Es cierto que existen muros que políticos y militares levantan en su miopía y egoísmo, pero también hay personas que nos enseñan que no importa de qué lado de la historia se encuentren, porque su bondad traspasa cualquier barrera y muro. Esa buena gente que, como decía el poeta, "En todas partes he visto... / buenas gentes que viven, / laboran, pasan y sueñan, / y un día como tantos / descansan bajo la tierra".
Ahora que se cumplen 35 años de la caída de aquel muro de la vergüenza, que separaba familias, amigos, barrios, ciudades, países y culturas, es momento de dirigir la mirada hacia otros muros que existen actualmente, auténticos muros de la vergüenza, como el que divide México y Estados Unidos, o Europa y África, Palestina e Israel o incluso los que separan los suburbios de una ciudad de su milla de oro.

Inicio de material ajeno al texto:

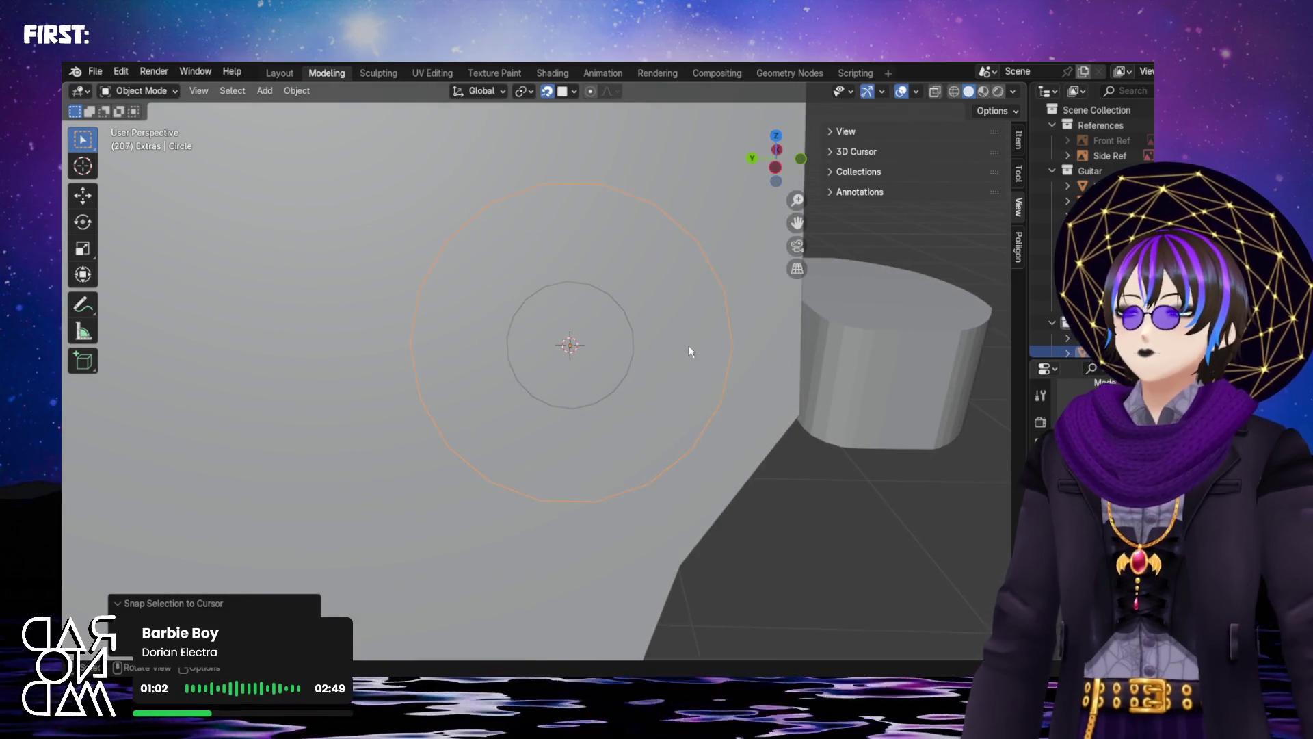
pyautogui.press('s')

Derribar muros y construir puentes. Recuerdo que cuando era un niño, aún no había muerto el dictador en nuestro país, y otra vez esa casualidad, un día vino a clase un profesor sustituto que nos relató, en forma de cuento, una historia sobre una isla dividida por un muro. En una parte vivían quienes poseían el 99% de la riqueza, y en la otra, los olvidados, los marginados, los parias de la tierra, cuyo único objetivo era sobrevivir.
Los poderosos seleccionaban a los mejores del otro lado para aumentar su riqueza y bienestar, mientras dejaban que el resto se pudriera en su pobreza. Eso sucedía allá por el año 1973. Al ver nuestros muros actuales y cómo tratamos a los refugiados que llegan hoy a nuestro país, ¡madre mía, qué tristeza! En este aspecto, ¡qué poco hemos cambiado!